Bayeux, France (1944 AD)
The Battle of Normandy was the beginning of the Allies’ counter-offensive in Western Europe and the largest seaborne invasion landing in history. While the campaign lasted for more than month, the definitive day of the battle, June 6, is the one that is best remembered and for which the term D-Day is best associated. Thousands of ships and planes supported the landing of hundreds of thousands of soldiers in what is arguably World War IIs most storied battle. The success of the amphibious assault was followed up by the liberation of northern France and ultimately the collapse of the Third Reich in the west. Of the many places along the Normandy coast associated with the battle, perhaps the most famous and visited is Omaha Beach, site of the bloodiest fighting and home to the American military cemetery.
After the German conquest of France in 1940, the Allies in western Europe were limited to peripheral engagements against the Nazis for the better part of four years.
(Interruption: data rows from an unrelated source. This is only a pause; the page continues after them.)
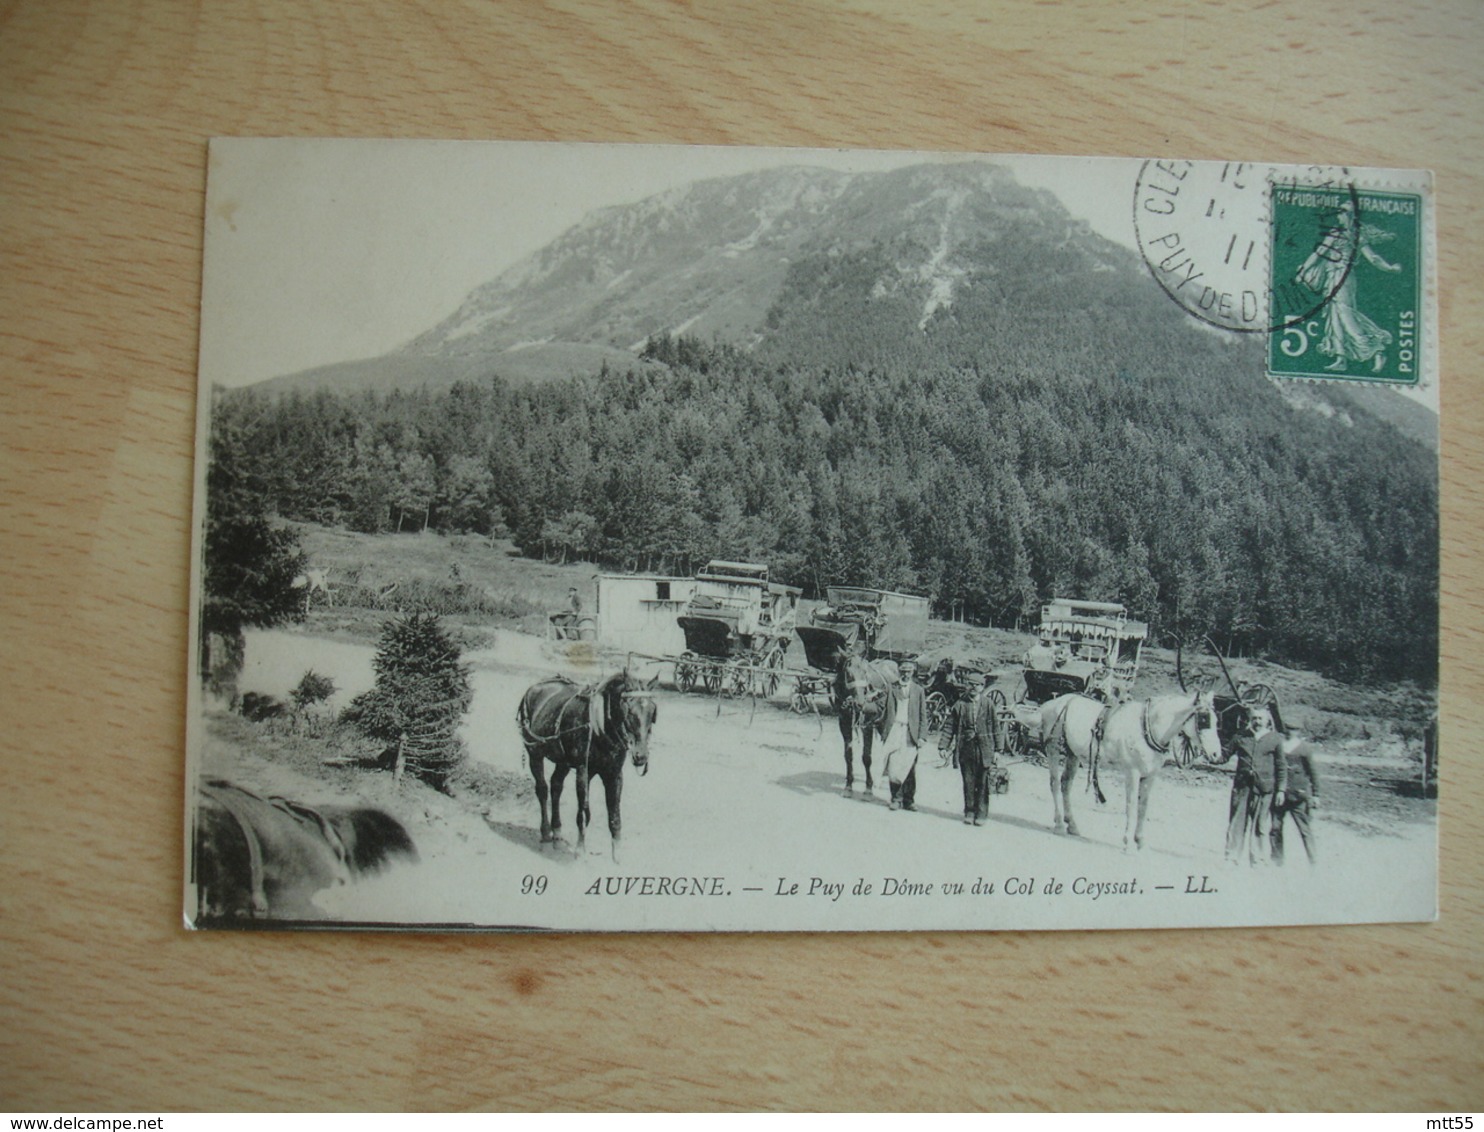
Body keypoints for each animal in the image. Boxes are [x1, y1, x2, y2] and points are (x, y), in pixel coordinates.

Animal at [522, 667, 661, 860]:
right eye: (629, 710)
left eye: (652, 712)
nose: (641, 756)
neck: (600, 727)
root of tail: (534, 688)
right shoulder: (583, 771)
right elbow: (584, 812)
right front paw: (580, 849)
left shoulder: (614, 774)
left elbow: (614, 815)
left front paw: (617, 855)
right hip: (534, 753)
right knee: (542, 789)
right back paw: (546, 832)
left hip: (563, 762)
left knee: (556, 786)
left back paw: (557, 832)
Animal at [831, 649, 896, 801]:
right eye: (848, 673)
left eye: (865, 672)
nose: (860, 703)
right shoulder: (844, 724)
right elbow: (848, 755)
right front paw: (848, 786)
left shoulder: (867, 726)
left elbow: (866, 757)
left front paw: (868, 789)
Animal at [1038, 691, 1222, 848]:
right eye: (1204, 719)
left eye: (1216, 721)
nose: (1216, 754)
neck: (1147, 728)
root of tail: (1053, 702)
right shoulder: (1133, 773)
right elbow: (1131, 806)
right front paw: (1128, 843)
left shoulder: (1149, 776)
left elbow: (1142, 807)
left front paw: (1140, 841)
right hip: (1054, 748)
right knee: (1055, 784)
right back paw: (1059, 824)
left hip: (1073, 754)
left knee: (1066, 784)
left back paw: (1072, 825)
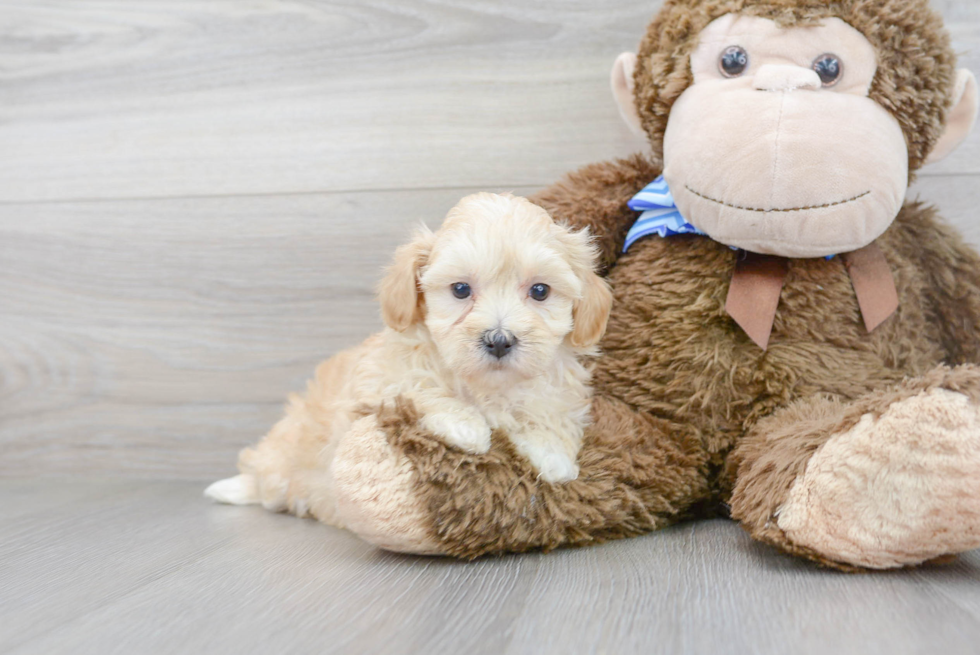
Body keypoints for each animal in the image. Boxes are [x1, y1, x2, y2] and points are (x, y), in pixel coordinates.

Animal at [207, 192, 612, 524]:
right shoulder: (375, 384)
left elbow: (550, 413)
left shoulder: (558, 390)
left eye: (540, 291)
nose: (499, 340)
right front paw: (467, 425)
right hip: (285, 451)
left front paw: (554, 456)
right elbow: (418, 388)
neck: (486, 386)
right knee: (264, 477)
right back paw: (232, 488)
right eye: (460, 289)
With the exception of the campaigns in Africa and the Mediterranean theater, the British, Americans and other allied nations were not in a realistic position to open up a new front in France. By 1943 the situation had changed dramatically, notably due to the vast Soviet offensives in the east which had drawn away so much of Germany’s forces.
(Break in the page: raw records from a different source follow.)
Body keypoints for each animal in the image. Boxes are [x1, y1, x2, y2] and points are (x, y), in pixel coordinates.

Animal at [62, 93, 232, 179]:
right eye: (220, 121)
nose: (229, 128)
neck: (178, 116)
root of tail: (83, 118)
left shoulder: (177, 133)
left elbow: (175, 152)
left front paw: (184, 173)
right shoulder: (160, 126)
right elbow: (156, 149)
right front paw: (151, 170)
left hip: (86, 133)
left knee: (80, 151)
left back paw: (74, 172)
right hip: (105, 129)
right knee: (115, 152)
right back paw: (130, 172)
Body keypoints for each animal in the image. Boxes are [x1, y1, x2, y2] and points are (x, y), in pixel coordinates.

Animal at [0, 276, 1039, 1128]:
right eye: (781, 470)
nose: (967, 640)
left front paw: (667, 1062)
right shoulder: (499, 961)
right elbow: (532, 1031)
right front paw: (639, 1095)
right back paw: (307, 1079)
Planning for the invasion had actually begun as early as 1942, and by May 1944 the Allies had assembled the largest amphibious invasion force in history in the southern ports of England. Over a million soldiers from more than a dozen countries were assembled under the command of Dwight Eisenhower, along with over a hundred thousand vehicles, nearly seven thousand warships and landing craft, and countless aircraft. Opposing them along the northern coast of France were hundreds of thousands of heavily armed, well entrenched German soldiers led by veteran commanders Gerd Von Rundstedt and Erwin Rommel.
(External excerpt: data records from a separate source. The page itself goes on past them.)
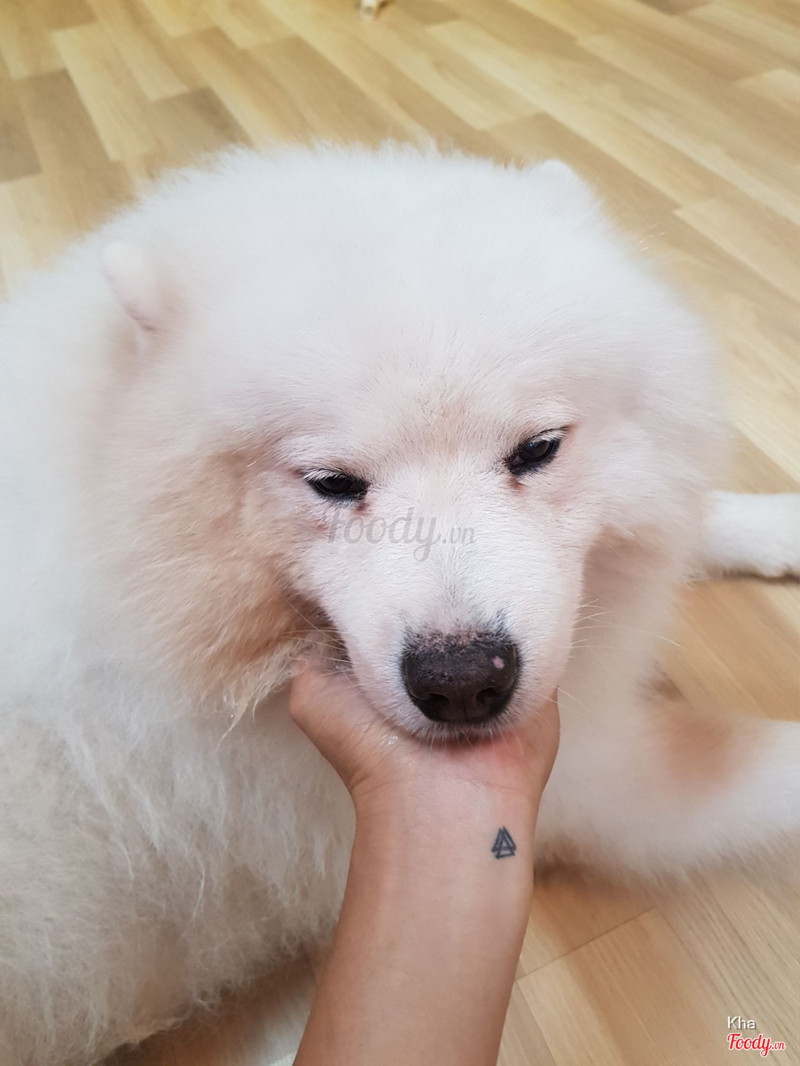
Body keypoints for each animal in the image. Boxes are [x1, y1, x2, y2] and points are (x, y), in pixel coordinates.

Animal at [1, 143, 798, 1065]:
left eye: (537, 450)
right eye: (332, 483)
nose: (462, 682)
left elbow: (699, 516)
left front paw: (778, 522)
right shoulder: (597, 786)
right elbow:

The ultimate goal of the Normandy campaign was to put sufficient forces in northern France to resist any Germany counteroffensive, and to seize and secure a deep water port. Normandy was chosen as the site of the landings, with Cherbourg as the strategic prize. The battle began late the night of June 5, spearheaded by airborne units with the mission to quickly secure vital rear areas and open the door for the subsequent amphibious landings. The landings followed just after dawn, with tens of thousands of men landed in wave after wave of attack against Hitler’s vaunted Atlantic Wall, a series of defenses which stretched from the border of Spain to Denmark.
Five beachheads were established, Sword, Juno and Gold by the British and Canadians; and Omaha and Utah by the Americans. The most famous and bloodiest action by far was that at Omaha Beach, where the Germans put up the stiffest resistance. Despite fierce fighting Omaha was eventually taken, along with the rest of the beaches, and most of the Allied gains were linked up and consolidated within a couple of days. Much of Northern France was in Allied hands by the time the campaign was technically ended in July.
Virtually the entire length of beach in Normandy witnessed fighting on June 6, 1944, and there are a number of sites worth visiting, including surviving sections of the Atlantic Wall, commemorative monuments and cemeteries. The most popular site for most visitors is the American cemetery at Omaha beach, where the most fiercest fighting of the battle took place. Just a few miles inland from the beaches is the D-Day Museum in Bayeux, which houses artifacts of the battle and serves as an important hub for the region.
The Normandy beaches are located just north of the city of Bayeux, approximately twenty miles northwest of Caen and 130 miles northwest of Paris. Bayeux is the primary hub for visitors to the battle sites, and is home to the Memorial Museum of the Battle of Normandy. The American Cemetery and Omaha Beach are located at the nearby village of Colleville-sur-Mer. No admission information was available as of the time of this writing. Web: www.abmc.gov/cemeteries/no (official website).